It was half-past five and still dark, when those nude, shaggy men with heads ablaze with smoky, flickering lamps, began to move around. They looked grotesque—unearthly—denizens of some underground pit. They were good-humoured and full of boisterous laughter.
A breakfast of pork, beans, potatoes, bread and coffee—plenty of each—and we went off with dinner pails over the hill to the valley, where five tall, smoking chimneys marked the entrances to as many mines.
Each mine has a complete outfit of men and machinery, and a certain number of chambers or pockets in which, with blast and hammer and hand, the red hills are made to disgorge their treasures of iron ore.
Three of us perched ourselves on the rear end of the "skip"—a big iron-ore disgorger—and began the half-mile descent. It was a 45 per cent. grade, and the skip, at the end of a powerful wire cable, went down by jerks. One of my companions was Franz, the Hungarian, the other was a German. The big square mouth of the mine became smaller and smaller as we bumped into the bowels of the earth. In a few minutes it looked like a small window-pane, and then disappeared altogether and we were left in the darkness.
Each mine is like a little town. It has a main street and side alleys—"pockets," they are called. There are "live" and "dead" pockets—the dead are the worked out.
At the first of the live pockets the skip was stopped by some invisible hand and we clambered over the side to a platform where a foreman met and conducted us to the task of the day.
The mine was filled with red dust. We could see but a few feet ahead of us. The lamps on men's brows looked like fire-flies dancing in the red mist. There was a sound of rushing water and the chug, chug of the pumps. As we waded ankle-deep through a water alley, we heard the warning yells of a foreman. A charge of dynamite was about to burst and the men were flying out of danger. We were whisked into a cleft for safety. Half a dozen old miners were squeezed in beside us. Our scarcely soiled caps told the story of our newness and the old hands watched us closely.
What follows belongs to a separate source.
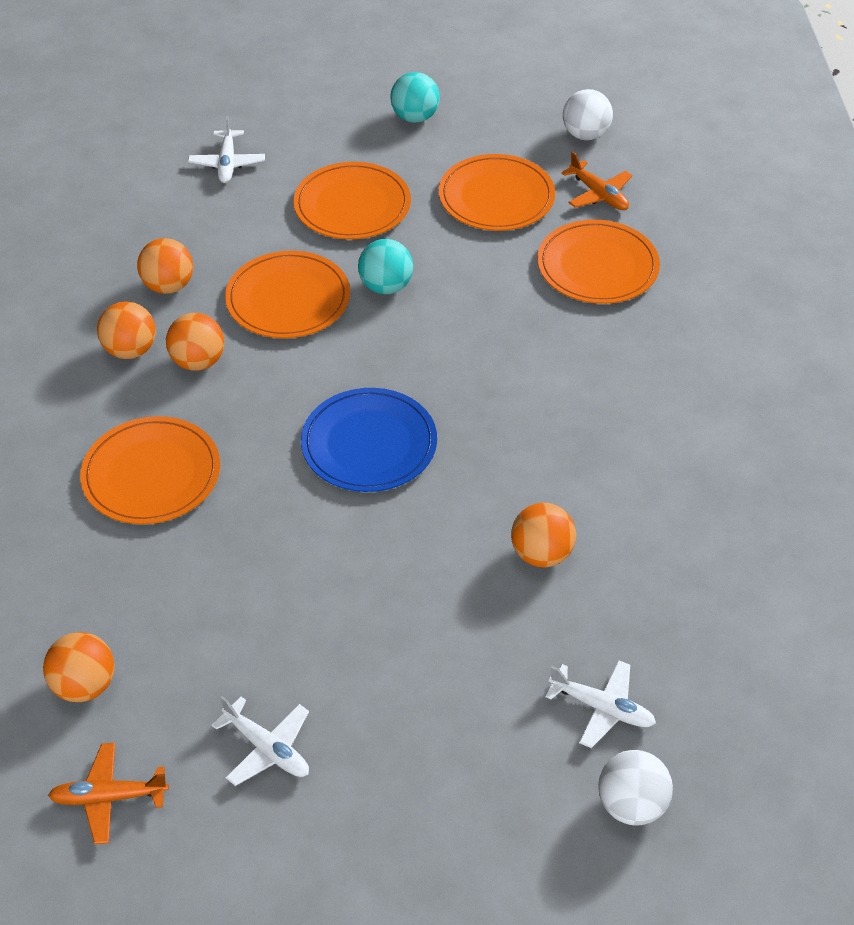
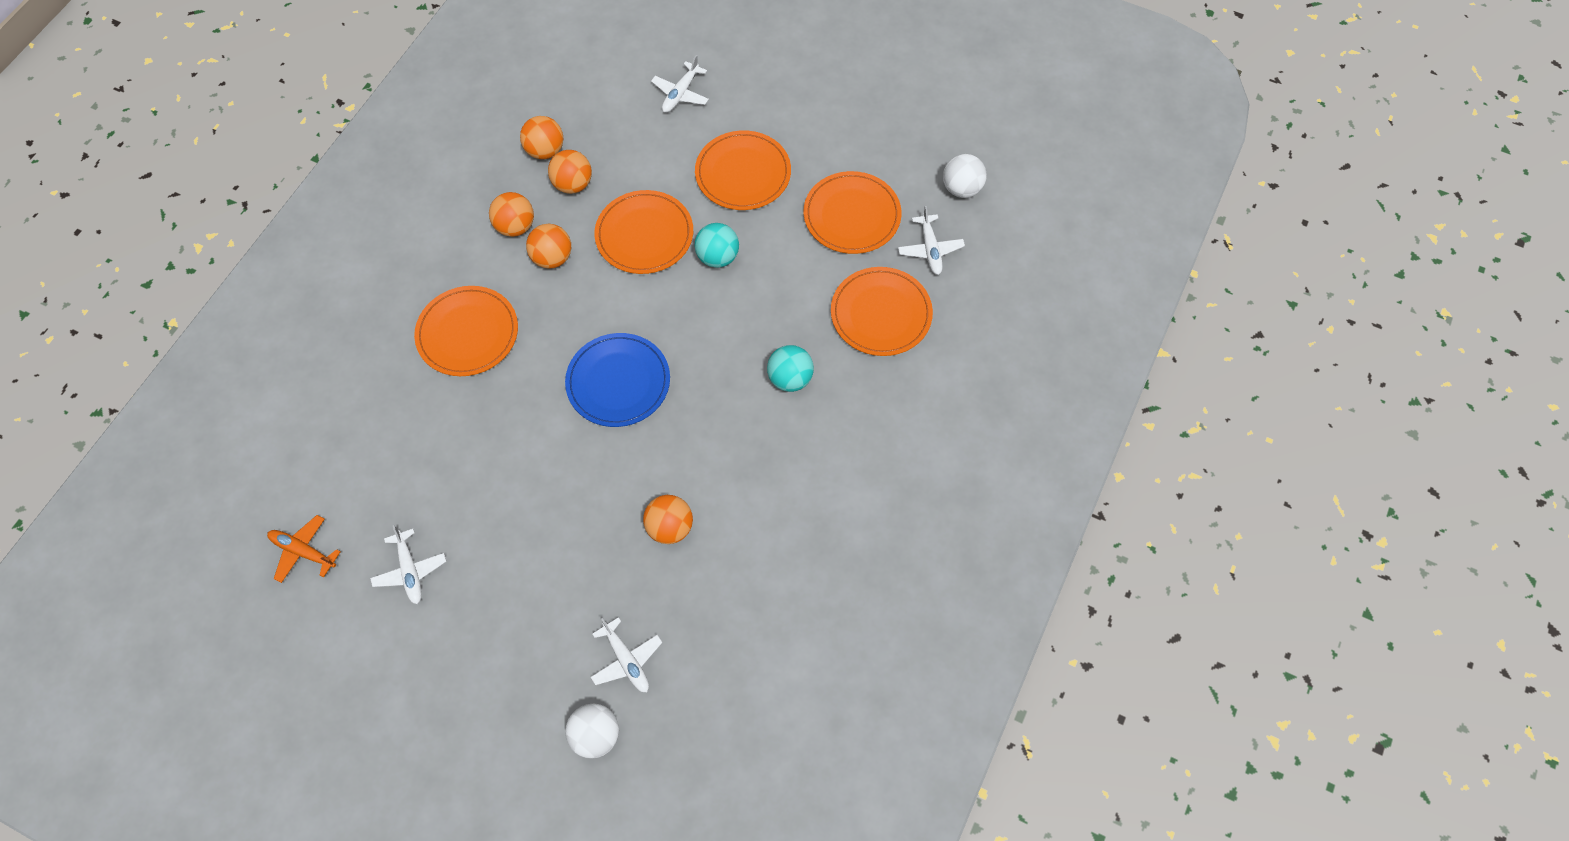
camera: 30 degrees right, 15 degrees up
(85, 685) = (336, 467): orange ball -> orange ball (545, 150)
(415, 117) = (844, 112): turquoise ball -> turquoise ball (790, 379)
(598, 194) = (930, 249): orange plane -> white plane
Boom! The hills shivered like the deck of a warship as she discharges a broadside. Franz shivered too. His eyes bulged and he stared, loose-jawed, at the men around us, who laughed at his fright.
The explosion was in our alley; it had torn up the car-tracks like strips of macaroni; it was the salute of dynamite to our soft, flabby muscles, to our white caps and new overalls; it was a stick of concentrated power throwing down the gauntlet to men in the raw.
We had a foreman who superintended our compartment, "a driller," who with a steam drill sat all day boring holes for dynamite, and we were the "muckers"—miner's helpers—who carried away with muscular power the effects of the explosion. Each alley had similar crews.